**Fragmento del documento:**
El suelo está adoquinado con piedras gordas de contornos suaves. Y menos mal, porque en Pigna (porque en toda Córcega) hay vargas. Muchas. Carrejos angostos que no sabes dónde llevan, ángulos agudos entre dos casas, carteles pintados sobre madera que indican este taller o el de más allá. Y cuestas, todas. A veces son tan gordísimas, las cuestas, que hasta han hecho escaleras. En Pigna llegas a los sitios con el pecho que sube y baja, pero siempre merece la pena. Te puedes encontrar, por ejemplo, con una antigua forja convertida en fuente que tiene adornos de estilo picassiano, líneas escuetas, un poco primitivas. También hay un enano de jardín vestido de Papa Nöel, con su reno Rudolf y todo, porque aquí conviven tradición y modernidad, artesanía y mundillo pop. Ves, claro, pequeños jardines donde descansar a la sombra de olivos; otros, amablemente, defienden su privacidad, como escondiendo tesoros que, al menos esta vez, no son para ti. Hay remates en madera, picaportes contando historias, dos o tres flores talladas sobre puertas como si fuesen mandorlas. Y gatos, muchos. Conversan entre ellos junto a mirtos o salvias. O descansan, porque los gatos, sobre todo, descansan. Uno enorme, inmenso, reposa tendido todo lo largo y ancho que es (y es muy largo, y también muy ancho) sobre una mesa de piedra gris. Lo llamo, entreabre los ojos, decide no hacer caso. Es de color blanco y negro, como el helado que comía cuando niño.
La Strada Di l´Artigiani nace, como vimos, en 1995. Hoy reúne a veintisiete productores en la Balagne. De todo tipo. Orientados a la alimentación, agricultura ecológica, vino y licores, sopladores de vidrio, lutieres, ebanistas, joyeros... Fue un paso lógico, por así decir. Años antes, en 1978, surgió E Voce di U Commune. La idea era preservar el canto polifónico corso, una de sus manifestaciones culturales más reconocibles. Por extensión empezó a proteger cualquier actividad tradicional que estuviera condenada en los tiempos modernos. Recuperación económica, sí, pero también dignificar una identidad propia, diferente. Una alejada de uniformidades en ciudad y grandes superficies.

**Material proporcionado:**

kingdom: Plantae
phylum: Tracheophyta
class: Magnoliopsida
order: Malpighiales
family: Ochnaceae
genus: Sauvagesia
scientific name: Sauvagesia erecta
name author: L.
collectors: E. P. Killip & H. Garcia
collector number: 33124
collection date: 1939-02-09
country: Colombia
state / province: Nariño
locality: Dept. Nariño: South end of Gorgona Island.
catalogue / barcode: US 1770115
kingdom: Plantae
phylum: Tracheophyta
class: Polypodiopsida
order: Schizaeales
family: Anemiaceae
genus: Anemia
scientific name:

**Lista de tareas:**
• a. Extrae sin ningún cambio todo lo que va desde la línea de los registros que contiene "state / province: Nariño" hasta el final de los registros, con ambos extremos incluidos.
• b. Escribe la continuación del fragmento sobre Pigna a partir de su última oración.
El fragmento sobre Pigna y los registros proceden de fuentes distintas.

**Respuestas por tarea:**
• a.
state / province: Nariño
locality: Dept. Nariño: South end of Gorgona Island.
catalogue / barcode: US 1770115
kingdom: Plantae
phylum: Tracheophyta
class: Polypodiopsida
order: Schizaeales
family: Anemiaceae
genus: Anemia
scientific name:

• b.
Hoy en día la Strada es una de las arterias económicas de Córcega, y muchos de sus pueblos contemplan el futuro de forma optimista. No solo han frenado la despoblación, sino que jóvenes artesanos se establecen casi cada año. Siguen siendo lugares tranquilos, donde el tiempo pasa muy despacio. Pero ahora nadie piensa que en unos años pasen a ser pueblos fantasma.
Llegar a la Casa Musicale no es fácil. A ver, es fácil, porque hay señas, pero sería imposible en caso contrario. Tienes que girar a la izquierda, luego otra vez a la izquierda, bajar escaleras, subir una rampa, decir las palabras mágicas, volver a girar, casi salirte del pueblo, entrar otra vez. Más o menos, que yo recuerde. Y allí, entonces, ves la Casa Musicale. Edificio de piedra y, justo detrás, una enorme terraza con mesas de madera, sillas verdes que se pliegan como animales de papel y el fresco de un olivo que lleva en ese sitio muchos más años de los que tú tienes. Desde allí puedes ver una estampa típica de la Balagne, con su monte bajo, sus carreteras retorciéndose como caligrafía de reportero y el Mediterráneo al fondo. Postal idílica.
La Casa Musicale es el alojamiento más conocido para los artistas que visitan Pigna. Una antigua mansión corsa, con su molino de aceite, su horno, su olor a jara quemándose que ahora exhibe, con orgullo, filosofía de hacer cosas como antes: todo llega desde la tierra, todo brota despacio. En Pigna la música es casi religión. Cada año se organiza el Estivoce, que es festival de cantos tradicionales corsos. Hay, también, un auditórium excavado directamente en la tierra, obra del arquitecto egipcio Hassan Fathy. Allí tienen espacio para 120 espectadores sentados. Teniendo en cuenta que todos los vecinos del pueblo no alcanzan esa cifra, la cosa sorprende.
¿Cómo se ha llegado a esto? A esta riqueza cultural, a esta reconversión tan aparentemente extraña en un pueblo que antes era solo agricultura y tardes que languidecen.
"Yo creo que lo mejor es llevaros donde Toni", dice la muchacha. El hombre asiente. Ella es pequeñita y filiforme, todo nervio. Morena, ojos oscuros. Él lleva puesto un delantal blanco y parece prototipo de corso en los álbumes de Astérix... alto, pelo negro, piel bronceada, brazos velludos. Asoma cabeza desde su cocina en La Casa Musicale. Sí, llévalos donde Toni. La chica nos indica que vayamos, y empieza a caminar muy rápido por las calles de Pigna.
Seguir a alguien por un dédalo que acabas de conocer pero donde la otra persona vive es, siempre, experiencia rara. Tienes la sensación de avanzar a toda velocidad, aunque dando vueltas sobre ti mismo. Un par de veces me detengo y finjo tomar notas en la libreta solo para recuperar un poco de aliento. Al final llegamos frente a una casa modesta, ni más ni menos humilde que sus vecinas. Pica a la puerta, nadie abre. Luego prueba con el móvil. Un retinglar metálico llega desde el interior y todo nos miramos, divertidos. Toni saluda afable, la chica dice que se marcha y vuelve a sonreír.
En Córcega todo el mundo sonríe mucho.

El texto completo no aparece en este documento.